What is expected
The expected output is each line below containing "rule", copied in full.

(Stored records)
·····

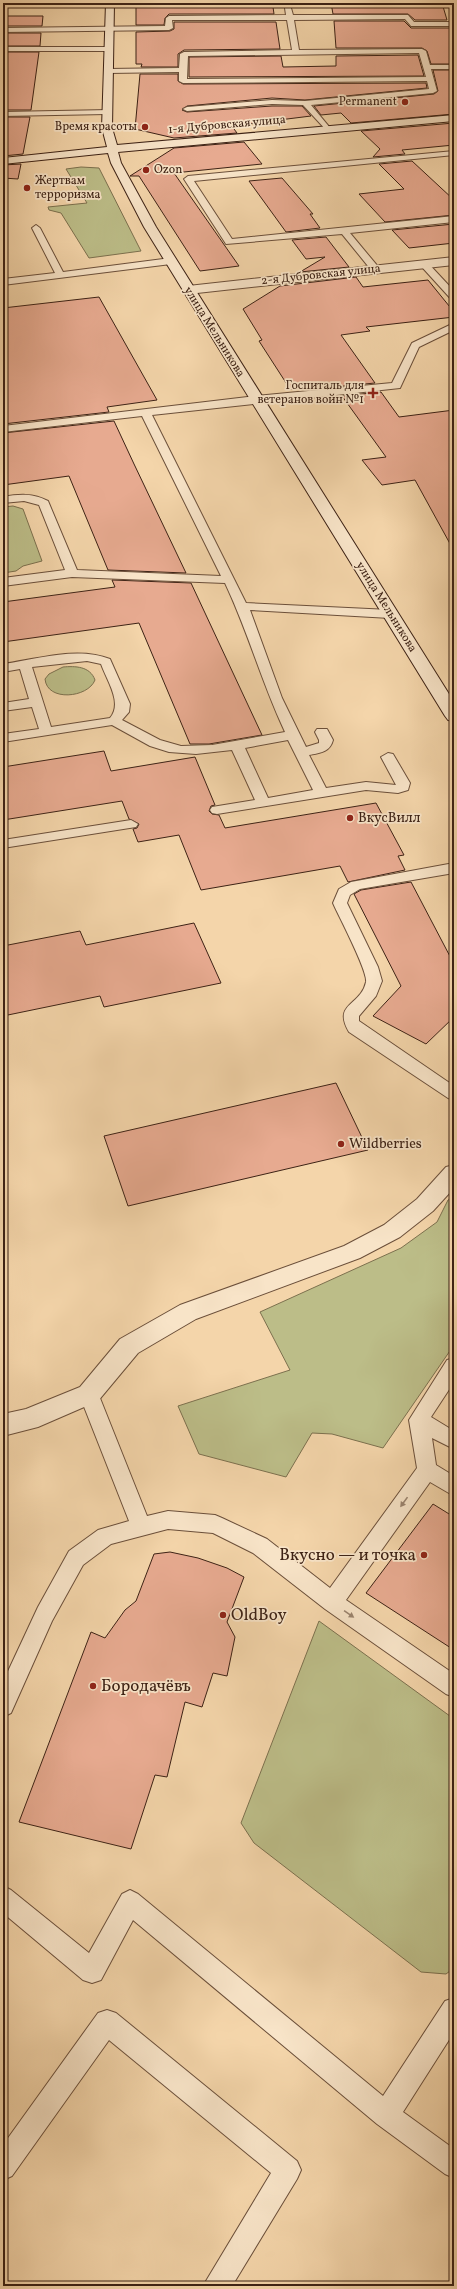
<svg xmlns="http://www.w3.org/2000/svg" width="457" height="2289" font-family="Vollkorn,serif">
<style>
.green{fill:#bcbd88;stroke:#7c704e}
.building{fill:#e7aa90;stroke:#3d2215}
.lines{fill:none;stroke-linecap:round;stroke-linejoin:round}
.lane-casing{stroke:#6b4f3a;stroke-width:2}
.street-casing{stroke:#6b4f3a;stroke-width:2}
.secondary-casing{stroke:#3d2215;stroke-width:2}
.lane{fill:#f8e4c8;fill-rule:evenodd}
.street{fill:#f8e4c8;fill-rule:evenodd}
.secondary{fill:#f8e4c8;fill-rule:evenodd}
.oneway{fill:#9a836e}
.poi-dot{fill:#8f2418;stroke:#f8e4c8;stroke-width:1.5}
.labels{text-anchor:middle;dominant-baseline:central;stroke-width:3.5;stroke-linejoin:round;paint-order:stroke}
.far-poi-label{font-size:12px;fill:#3d2215;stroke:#f8e4c8;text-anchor:end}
.far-street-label{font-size:12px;fill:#3d2215;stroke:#f8e4c8}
.poi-label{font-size:14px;fill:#3d2215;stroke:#f8e4c8;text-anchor:start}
.near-poi-label{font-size:17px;fill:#3d2215;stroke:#f8e4c8;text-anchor:start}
</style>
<rect width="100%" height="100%" fill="#f4d5aa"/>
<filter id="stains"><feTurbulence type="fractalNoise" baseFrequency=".005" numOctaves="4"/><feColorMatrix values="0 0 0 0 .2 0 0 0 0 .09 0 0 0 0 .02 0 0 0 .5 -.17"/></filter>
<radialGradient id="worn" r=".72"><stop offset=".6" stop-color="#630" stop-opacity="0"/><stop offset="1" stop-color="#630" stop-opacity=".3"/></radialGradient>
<!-- green -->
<g class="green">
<polygon points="81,167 99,168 141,251 89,258 61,213 49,210 48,207 87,203 66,169"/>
<polygon points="13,506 23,509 42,561 23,566 16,571 3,573 3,507"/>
<path d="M 63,667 C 75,666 90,666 95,680 C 88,698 47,702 45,679 L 49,674 Z"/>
<polygon points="454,1197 454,1345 383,1448 332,1434 312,1433 286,1477 199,1454 178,1406 290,1370 260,1312 401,1248 437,1222 448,1200"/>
<polygon points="319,1621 454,1719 454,1968 446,1974 421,1972 254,1843 241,1823"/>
</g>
<!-- building -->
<g class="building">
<polygon points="331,3 442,3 447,20 415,20 408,14 333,14"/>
<polygon points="136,7 273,7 274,14 169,14 165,18 164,25 136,25"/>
<polygon points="3,16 43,16 42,26 3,26"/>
<polygon points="334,21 404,21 411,28 450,28 454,43 454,64 431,64 427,51 422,48 336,48"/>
<polygon points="174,22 276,22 280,49 184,50 178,54 178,67 141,67 142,64 136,64 136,32 170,31 174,29"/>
<polygon points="3,33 41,33 40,46 3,46"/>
<polygon points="3,52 39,52 31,110 3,110"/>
<polygon points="418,55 424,76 189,77 189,57 281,56 283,67 336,66 336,56"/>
<polygon points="433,70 454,70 454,114 351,123 341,113 321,115 314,106 434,94 438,91"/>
<polygon points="140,74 178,74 178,81 183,84 426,83 427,88 305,100 272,98 187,106 182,110 187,112 272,106 302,106 311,116 279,120 279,122 231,125 237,133 174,138 135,129"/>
<polygon points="3,117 30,117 23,154 3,156"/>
<polygon points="454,123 454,145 402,150 405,154 373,157 380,149 361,131"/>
<polygon points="244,142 262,164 174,173 239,266 200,271 139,176 130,176 174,148"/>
<polygon points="412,161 454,200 454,215 385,222 359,194 404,189 379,164"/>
<polygon points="21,164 18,179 3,178 3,165"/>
<polygon points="282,178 313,214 310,214 320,228 286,232 249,181"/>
<polygon points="454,224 454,243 409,248 392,230"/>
<polygon points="326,237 349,267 300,272 325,257 306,259 292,240"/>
<polygon points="356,277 363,287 428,280 454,312 454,317 366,327 370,331 341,335 375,383 303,390 302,388 290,389 259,341 262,340 243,309 280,286"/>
<polygon points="99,297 157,400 107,407 109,412 3,424 3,308"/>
<polygon points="381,392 399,417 454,410 454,551 415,480 382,485 362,460 386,457 342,396"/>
<polygon points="114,421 134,464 186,573 108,570 69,476 3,485 3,433"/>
<polygon points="112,580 191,583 262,735 209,744 190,744 139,623 3,642 3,602 115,587"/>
<polygon points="104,751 111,771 195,757 215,805 211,806 209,811 212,814 219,815 225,828 376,803 404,855 398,856 405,870 348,882 340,866 201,890 179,835 138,842 133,829 137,828 139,824 129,819 122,801 3,820 3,767"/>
<polygon points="411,882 454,964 454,1017 426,1044 373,1016 401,986 354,894 361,890"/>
<polygon points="194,923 221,983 104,1007 100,996 3,1016 3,946 80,931 86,945"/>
<polygon points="336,1083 368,1150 128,1206 104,1136"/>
<polygon points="433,1504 454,1517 454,1650 366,1593"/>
<polygon points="170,1552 198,1558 227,1568 244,1577 227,1622 235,1637 227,1676 213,1673 202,1707 185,1702 167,1777 155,1775 131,1849 19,1822 91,1632 105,1638 125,1610 136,1601 154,1554"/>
</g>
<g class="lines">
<defs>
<g id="lane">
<polygon points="107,3 294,3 291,5 110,6"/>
<path d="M 288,6 L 291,8 L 293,15 L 408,15 L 414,22 L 454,22 L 454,26 L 411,26 L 405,19 L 294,20 L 299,50 L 422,49 L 426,51 L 430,65 L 454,65 L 454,69 L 431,69 L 437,91 L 433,93 L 311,105 L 331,129 L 327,131 L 303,105 L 272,104 L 187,111 L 183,109 L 187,107 L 272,100 L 305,101 L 429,89 L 427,81 L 183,83 L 179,81 L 179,72 L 108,73 L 104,71 L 108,69 L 179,68 L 180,54 L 184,52 L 292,50 L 287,20 L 172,20 L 173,28 L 169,30 L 3,32 L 3,28 L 165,26 L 166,18 L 169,16 L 286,15 L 285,8 ZM 419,53 L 426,77 L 187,79 L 188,56 Z"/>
<polygon points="3,47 108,47 112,49 108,51 3,51"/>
<polygon points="110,110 111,112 107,114 3,116 3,112"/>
<polygon points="454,151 454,155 194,181 232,239 454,216 454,222 350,233 380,269 375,272 372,271 342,234 226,244 184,179 188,176"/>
<polygon points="36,225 40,228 63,272 171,258 176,261 171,264 3,285 3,279 55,273 32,228"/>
<polygon points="424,261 427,262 454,291 454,300 451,299 421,266 421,262"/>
<path d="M 454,323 L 454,330 L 419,347 L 400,388 L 152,415 L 246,603 L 390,610 L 396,614 L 390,618 L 250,610 L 282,698 L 306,747 L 319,743 L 319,740 L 315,732 L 317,729 L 327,729 L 333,740 C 330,752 320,753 309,755 L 326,788 L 366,782 L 396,785 L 381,757 L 388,753 L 393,754 L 410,783 L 408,790 L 398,793 L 366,790 L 217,814 L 212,813 L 210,810 L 212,807 L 255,800 L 232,750 L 196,754 L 169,752 L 150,746 L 112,725 L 3,742 L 3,734 L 39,729 L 32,707 L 3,711 L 3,703 L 29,699 L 20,669 L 3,672 L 3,664 C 37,659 78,646 110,659 L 130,704 L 129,712 L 122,720 L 160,740 L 181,746 L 212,745 L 285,732 C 262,684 248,631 225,583 L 72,577 L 3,586 L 3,578 L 65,570 L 39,505 L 24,501 L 3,503 L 3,497 C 19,494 33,493 48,501 L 77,570 L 221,576 L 142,416 L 3,432 L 3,426 L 256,396 L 392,383 L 412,343 ZM 87,661 L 101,664 C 107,681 123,703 110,718 L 51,727 L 32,667 ZM 288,740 L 313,790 L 268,798 L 245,748 Z"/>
<polygon points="131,820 138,824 136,827 3,848 3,840"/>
<path d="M 454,863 L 454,873 L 360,889 L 350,895 L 347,903 L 378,967 L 382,981 L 376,996 L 359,1016 L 359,1021 L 454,1086 L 454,1100 L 448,1098 L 349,1032 C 332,1003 361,1006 366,982 C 368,971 339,917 333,903 L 339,889 L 351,882 Z"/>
<polygon points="454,1358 454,1382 431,1417 454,1431 454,1449 432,1438 436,1465 454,1476 454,1496 430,1482 346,1600 454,1674 454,1697 446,1694 325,1609 253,1553 213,1533 168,1529 111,1544 83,1565 52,1621 11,1713 3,1717 3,1682 38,1607 69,1551 98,1530 129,1521 79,1394 82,1388 89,1386 96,1388 147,1516 168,1511 215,1515 222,1518 267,1539 330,1588 417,1468 409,1420 447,1360"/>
<polygon points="3,1886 11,1890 89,1953 122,1894 130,1890 138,1894 383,2096 445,2001 454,1998 454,2032 403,2112 454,2149 454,2178 445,2174 377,2124 133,1920 101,1980 92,1983 83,1980 3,1913"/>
<polygon points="107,2010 116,2013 297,2161 301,2170 297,2179 232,2286 203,2286 271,2173 109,2040 12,2176 3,2180 3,2145 98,2013"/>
</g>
<g id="street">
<polygon points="454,257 454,265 188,294 182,290 188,286"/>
<polygon points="454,1165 454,1188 433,1211 400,1237 360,1258 196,1319 138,1353 98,1401 38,1427 3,1436 3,1414 26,1409 80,1387 120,1339 180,1305 344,1246 384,1225 417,1199 446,1167"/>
</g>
<polygon id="secondary" points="106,3 114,3 112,128 117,145 454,115 454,121 118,152 121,163 156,227 454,702 454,721 448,720 445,716 144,227 111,163 108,153 3,164 3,158 107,147 102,128"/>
</defs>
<!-- lane casing -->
<use href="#lane" class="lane-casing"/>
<!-- street casing -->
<use href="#street" class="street-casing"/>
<!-- secondary casing -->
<use href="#secondary" class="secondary-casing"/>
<!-- lane -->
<use href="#lane" class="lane"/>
<!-- street -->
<use href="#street" class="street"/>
<!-- secondary -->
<use href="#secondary" class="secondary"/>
</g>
<!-- one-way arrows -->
<defs><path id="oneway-solid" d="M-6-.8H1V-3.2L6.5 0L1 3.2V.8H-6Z"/></defs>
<g class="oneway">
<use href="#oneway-solid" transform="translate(404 1502) rotate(126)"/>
<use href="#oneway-solid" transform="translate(349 1614) rotate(35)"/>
</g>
<!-- markers -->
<g class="poi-dot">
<circle cx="405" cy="102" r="4"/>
<circle cx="145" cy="127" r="4"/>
<circle cx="146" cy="170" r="4"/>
<circle cx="27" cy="188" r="4"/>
<path d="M371 387h4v4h4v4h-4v4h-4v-4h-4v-4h4z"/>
<circle cx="350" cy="818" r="4"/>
<circle cx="341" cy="1144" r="4"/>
<circle cx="424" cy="1555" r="4"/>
<circle cx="223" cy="1615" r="4"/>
<circle cx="93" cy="1686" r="4"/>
</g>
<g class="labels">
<!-- far-poi labels -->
<g class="far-poi-label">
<text x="397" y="102">Permanent</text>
<text x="137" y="127">Время красоты</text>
<text x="154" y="170" text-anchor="start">Ozon</text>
<text x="35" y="181" text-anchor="start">Жертвам<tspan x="35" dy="14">терроризма</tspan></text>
<text x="364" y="386">Госпиталь для<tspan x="364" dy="14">ветеранов войн №1</tspan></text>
</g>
<!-- far-street labels -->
<g class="far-street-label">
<text transform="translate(227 125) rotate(-5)">1-я Дубровская улица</text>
<text transform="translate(321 275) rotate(-6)">2-я Дубровская улица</text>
<text transform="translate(214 332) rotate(58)">улица Мельникова</text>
<text transform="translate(386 607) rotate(58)">улица Мельникова</text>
</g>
<!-- poi labels -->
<g class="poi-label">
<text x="358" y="818">ВкусВилл</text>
<text x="349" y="1144">Wildberries</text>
</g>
<!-- near-poi labels -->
<g class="near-poi-label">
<text x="416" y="1555" text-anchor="end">Вкусно — и точка</text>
<text x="231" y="1615">OldBoy</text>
<text x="101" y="1686">Бородачёвъ</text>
</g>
</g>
<!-- margin -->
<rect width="457" height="2289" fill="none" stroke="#f4d5aa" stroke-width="16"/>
<rect x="4" y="4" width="449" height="2281" fill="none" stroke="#3d2215" stroke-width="2"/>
<rect x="8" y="8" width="441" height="2273" fill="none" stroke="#3d2215"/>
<rect width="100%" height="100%" filter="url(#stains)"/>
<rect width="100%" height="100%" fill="url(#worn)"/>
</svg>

·····

Task answer
.lane{fill:#f8e4c8;fill-rule:evenodd}
.street{fill:#f8e4c8;fill-rule:evenodd}
.secondary{fill:#f8e4c8;fill-rule:evenodd}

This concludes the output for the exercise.